PCW: You've been in the anti-virus business for a long time. What are your thoughts on the evolution of malware?
Malware has evolved in three stages. The first stage was more about smart young programmers writing viruses for fun, or to learn about replicating programs. These viruses were more benign, and they were not written with a motive to make money. This has now changed. Viruses and malware is currently written by professionally organized groups with the intention of making money. The current situation of the internet helps malware creators make money with very little risk, and they aren't out to just have fun anymore. Also, malware writers are increasingly targeting newer devices like smartphones, which have a low security barrier. I feel that cyber-terrorism will increase as well, with countries infrastructure being targeted more and more in the days to come.
What do you think about the links between cyber-crime groups and organized crime? Are they joining forces?
I don't think this is true. The cyber-criminals don't have strong links with organized crime groups. They may have some links, but I don't think it's fair to say that all cyber criminals are part of the real Mafia, or other organized crime groups. The mentality of a cyber-criminal is very different from a real-world crook, and it's not true that all cyber-criminals would commit physical crimes, or think like people who are used to more violent lifestyles.
What can we do to fix some of the problems with malware on the Internet?

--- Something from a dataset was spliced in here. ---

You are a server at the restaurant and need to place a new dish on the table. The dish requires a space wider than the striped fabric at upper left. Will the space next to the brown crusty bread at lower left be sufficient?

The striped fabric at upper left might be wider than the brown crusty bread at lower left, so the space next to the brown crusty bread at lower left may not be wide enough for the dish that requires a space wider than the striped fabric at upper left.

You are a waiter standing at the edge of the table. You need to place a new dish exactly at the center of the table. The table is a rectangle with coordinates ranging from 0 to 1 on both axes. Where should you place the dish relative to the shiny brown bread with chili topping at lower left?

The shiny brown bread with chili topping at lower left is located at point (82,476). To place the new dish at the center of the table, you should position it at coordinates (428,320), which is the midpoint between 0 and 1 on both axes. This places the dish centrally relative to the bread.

The Internet was never designed with security in mind. If I was God, and wanted to fix the Internet, I would start by ensuring that every user has a sort of internet passport: basically, a means of verifying identity, just like in the real world, with driver's licenses and passports and so on. The second problem is one of jurisdiction. The Internet has no borders, and neither do the criminals who operate on the Internet. However, law enforcement agencies have jurisdictional limits, and are unable to conduct investigations across the globe. I feel we need an international agency to combat this problem, something like an Interpol for the Internet.
Won't your suggestion of Internet Passports remove the anonymity from online browsing, thus causing problems for people who may be operating in countries that are not friendly to their views, and so on?
There is no such thing as anonymity on the Internet, for the average user. It is relatively easy to identify the casual surfer from his IP address and the ISP's logs. Criminals, on the other hand, are professionals who know how to hide their tracks. A passport would be beneficial to law-abiding users, and would make it that much more difficult for cyber-criminals to hide.
Is your company moving from pure AV solutions to more comprehensive risk-management solutions?
In any case, there is no point talking about pure AV anymore, even for home users. The minimum you need is Anti-Virus, Anti-Spam, and a Firewall. We do have a few risk-management options, but we don't want to dilute our products by broadening our focus too much. We would like to stay focused on security, and make sure we have the best products in that area.
Here's a more speculative question: looking into the middle future, say in twenty years, how do you see the internet evolving?
I would like to answer this in two parts. Firstly, I don't know about twenty years, but I feel in about fifty years, the Internet will be a much more regulated, safer place. Just as society has evolved, so too shall the Internet evolve, with identification, regulatory agencies and all the things that keep society running smoothly. There will always be criminals, but not as many as there are right now.
Secondly, in the near future, say in about ten years, I feel that we may see an increase in cyber-terrorism attacks. Governments right now don't see this as a critical problem, but I fear that there will be some sort of major attack that will change this perception. Also, I think we're going to see more devices such as smartphones, car computers, smart homes and the like come under attack from malware writers.